PROBLEM TO WORK ON: Give each entry back by retyping it exactly as written.

(Beginning of PROVIDED RECORDS)

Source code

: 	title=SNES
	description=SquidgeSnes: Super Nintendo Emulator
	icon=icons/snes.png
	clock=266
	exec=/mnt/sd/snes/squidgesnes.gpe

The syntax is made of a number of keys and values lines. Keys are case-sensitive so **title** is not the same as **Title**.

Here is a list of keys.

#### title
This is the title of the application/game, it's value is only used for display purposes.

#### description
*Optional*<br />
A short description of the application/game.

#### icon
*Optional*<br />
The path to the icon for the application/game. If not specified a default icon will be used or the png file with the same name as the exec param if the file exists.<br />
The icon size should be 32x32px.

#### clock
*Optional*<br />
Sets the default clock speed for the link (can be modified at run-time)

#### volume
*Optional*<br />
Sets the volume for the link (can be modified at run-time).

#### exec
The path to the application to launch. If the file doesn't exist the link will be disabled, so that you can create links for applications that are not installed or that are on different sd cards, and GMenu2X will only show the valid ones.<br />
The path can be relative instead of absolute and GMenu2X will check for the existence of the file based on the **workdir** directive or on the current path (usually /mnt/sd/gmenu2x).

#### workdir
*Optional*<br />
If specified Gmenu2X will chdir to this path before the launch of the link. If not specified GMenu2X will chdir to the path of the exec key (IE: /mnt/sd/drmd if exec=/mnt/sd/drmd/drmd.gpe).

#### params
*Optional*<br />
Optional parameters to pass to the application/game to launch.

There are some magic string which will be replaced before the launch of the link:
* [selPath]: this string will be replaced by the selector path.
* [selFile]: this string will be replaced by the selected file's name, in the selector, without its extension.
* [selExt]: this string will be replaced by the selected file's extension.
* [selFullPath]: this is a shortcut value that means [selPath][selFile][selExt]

(End of PROVIDED RECORDS)

PROBLEM SOLUTION:
Source code

: 	title=SNES
	description=SquidgeSnes: Super Nintendo Emulator
	icon=icons/snes.png
	clock=266
	exec=/mnt/sd/snes/squidgesnes.gpe

The syntax is made of a number of keys and values lines. Keys are case-sensitive so **title** is not the same as **Title**.

Here is a list of keys.

#### title
This is the title of the application/game, it's value is only used for display purposes.

#### description
*Optional*<br />
A short description of the application/game.

#### icon
*Optional*<br />
The path to the icon for the application/game. If not specified a default icon will be used or the png file with the same name as the exec param if the file exists.<br />
The icon size should be 32x32px.

#### clock
*Optional*<br />
Sets the default clock speed for the link (can be modified at run-time)

#### volume
*Optional*<br />
Sets the volume for the link (can be modified at run-time).

#### exec
The path to the application to launch. If the file doesn't exist the link will be disabled, so that you can create links for applications that are not installed or that are on different sd cards, and GMenu2X will only show the valid ones.<br />
The path can be relative instead of absolute and GMenu2X will check for the existence of the file based on the **workdir** directive or on the current path (usually /mnt/sd/gmenu2x).

#### workdir
*Optional*<br />
If specified Gmenu2X will chdir to this path before the launch of the link. If not specified GMenu2X will chdir to the path of the exec key (IE: /mnt/sd/drmd if exec=/mnt/sd/drmd/drmd.gpe).

#### params
*Optional*<br />
Optional parameters to pass to the application/game to launch.

There are some magic string which will be replaced before the launch of the link:
* [selPath]: this string will be replaced by the selector path.
* [selFile]: this string will be replaced by the selected file's name, in the selector, without its extension.
* [selExt]: this string will be replaced by the selected file's extension.
* [selFullPath]: this is a shortcut value that means [selPath][selFile][selExt]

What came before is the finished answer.